Alton Brown brings it... but my son-in-law, Patrick, brings it to the table. For a pre-Thanksgiving Dinner, he made Alton's "Sweet Corn Bread Pudding." It was so good that I duplicated the recipe when I prepared dinner for a second celebration on Thanksgiving Day at my daughter Jessie's home in Atlanta.
Sides included deviled eggs, cranberry/apple conserve from Whole Foods Market, glorified rice, green beans almondine, and the Sweet Corn Bread Pudding. But don't wait for Thanksgiving to make this recipe. Its simplistic prep makes it easy to fit into a weeknight schedule.
Alton Brown Sweet Corn Bread Pudding
Yield: 6 servings
1/2 onion, diced fine
1 ounce unsalted butter
½ tsp thyme
½ tsp rosemary
1-15oz can creamed style sweet corn
1 cup heavy cream
2 eggs
1 tsp baking powder
½ cup yellow cornmeal, whole grain, stone ground
½ cup shredded Parmesan
1 tsp salt
Ground black pepper
2 cups cubed French bread
Heat oven to 350°. Saute onions with butter and herbs in a cast iron skillet until translucent.

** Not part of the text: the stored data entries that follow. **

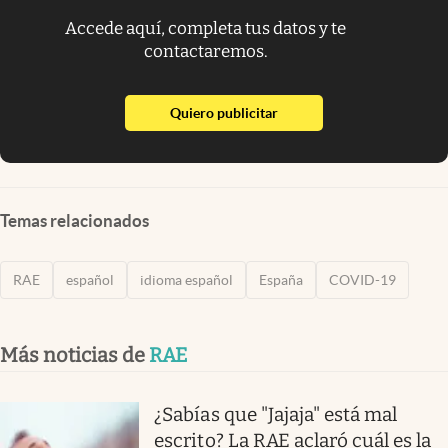
Accede aquí, completa tus datos y te
contactaremos.
abre en nueva pestaña
Quiero publicitar
Temas relacionados
RAE
español
idioma español
España
COVID-19
Más noticias de
RAE
¿Sabías que "Jajaja" está mal
escrito? La RAE aclaró cuál es la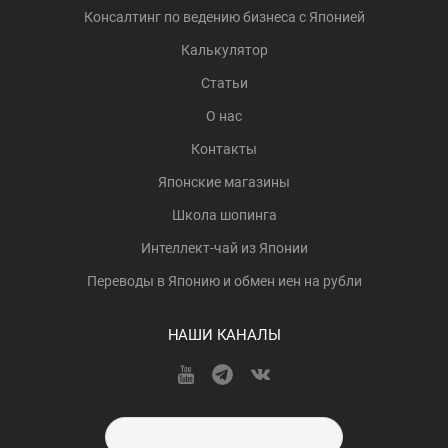
Консалтинг по ведению бизнеса с Японией
Калькулятор
Статьи
О нас
Контакты
Японские магазины
Школа шопинга
Интеллект-чай из Японии
Переводы в Японию и обмен иен на рубли
НАШИ КАНАЛЫ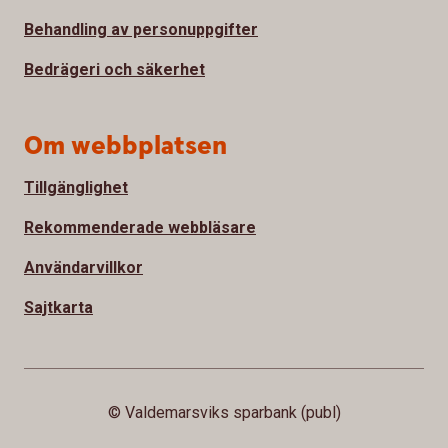
Behandling av personuppgifter
Bedrägeri och säkerhet
Om webbplatsen
Tillgänglighet
Rekommenderade webbläsare
Användarvillkor
Sajtkarta
© Valdemarsviks sparbank (publ)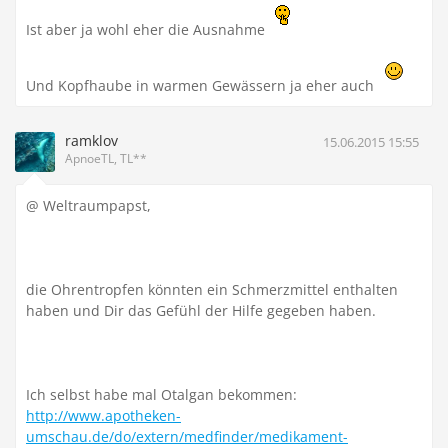
Ist aber ja wohl eher die Ausnahme
Und Kopfhaube in warmen Gewässern ja eher auch
ramklov
15.06.2015 15:55
ApnoeTL, TL**
@ Weltraumpapst,
die Ohrentropfen könnten ein Schmerzmittel enthalten
haben und Dir das Gefühl der Hilfe gegeben haben.
Ich selbst habe mal Otalgan bekommen:
http://www.apotheken-
umschau.de/do/extern/medfinder/medikament-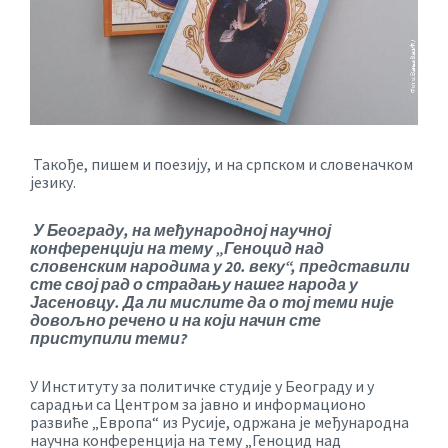
Такође, пишем и поезију, и на српском и словеначком
језику.
У Београду, на међународној научној
конференцији на тему „Геноцид над
словенским народима у 20. веку“, представили
сте свој рад о страдању нашег народа у
Јасеновцу. Да ли мислите да о тој теми није
довољно речено и на који начин сте
приступили теми?
У Институту за политичке студије у Београду и у
сарадњи са Центром за јавно и информационо
развиће „Европа“ из Русије, одржана је међународна
научна конференција на тему „Геноцид над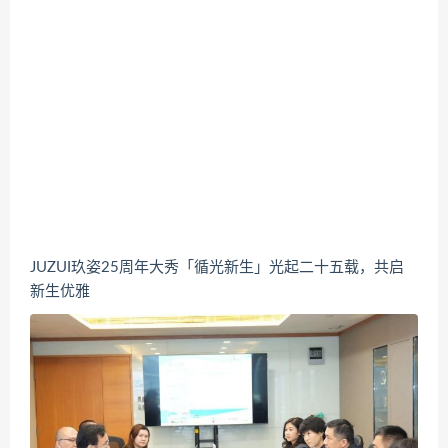
JUZUI玖姿25周年大秀「循光新生」光起二十五载，共启
新生优雅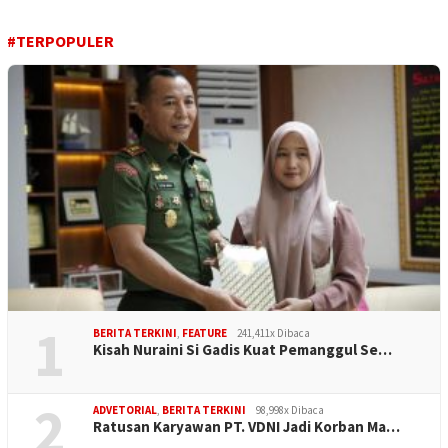
#TERPOPULER
1
BERITA TERKINI
,
FEATURE
241,411x Dibaca
Kisah Nuraini Si Gadis Kuat Pemanggul Se…
2
ADVETORIAL
,
BERITA TERKINI
98,998x Dibaca
Ratusan Karyawan PT. VDNI Jadi Korban Ma…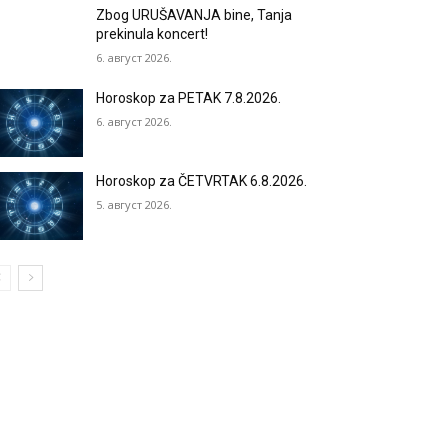
Zbog URUŠAVANJA bine, Tanja
prekinula koncert!
6. август 2026.
Horoskop za PETAK 7.8.2026.
6. август 2026.
Horoskop za ČETVRTAK 6.8.2026.
5. август 2026.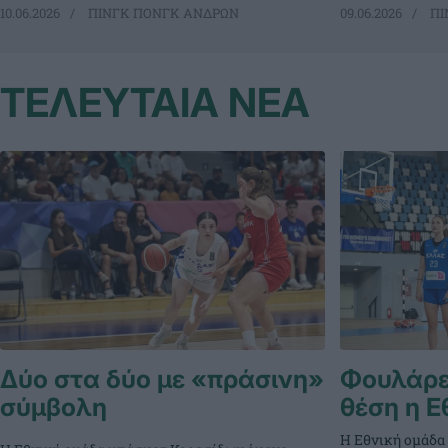
10.06.2026
ΠΙΝΓΚ ΠΟΝΓΚ ΑΝΔΡΩΝ
09.06.2026
ΠΙ
ΤΕΛΕΥΤΑΙΑ ΝΕΑ
Δύο στα δύο με «πράσινη»
Φουλάρει
σύμβολη
θέση η Ε
Η Εθνική ομάδα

Combine corn, cream, eggs, baking powder, cornmeal, Parmesan, salt, and pepper in a large mixing bowl. Add cubed bread and fold to combine. Pour batter into skillet on top of the onion mixture. (I chose to mix it all together.) Bake 50 minutes or until set. Cool slightly before serving. Note: Sometimes, I bake it in a casserole dish instead of a skillet.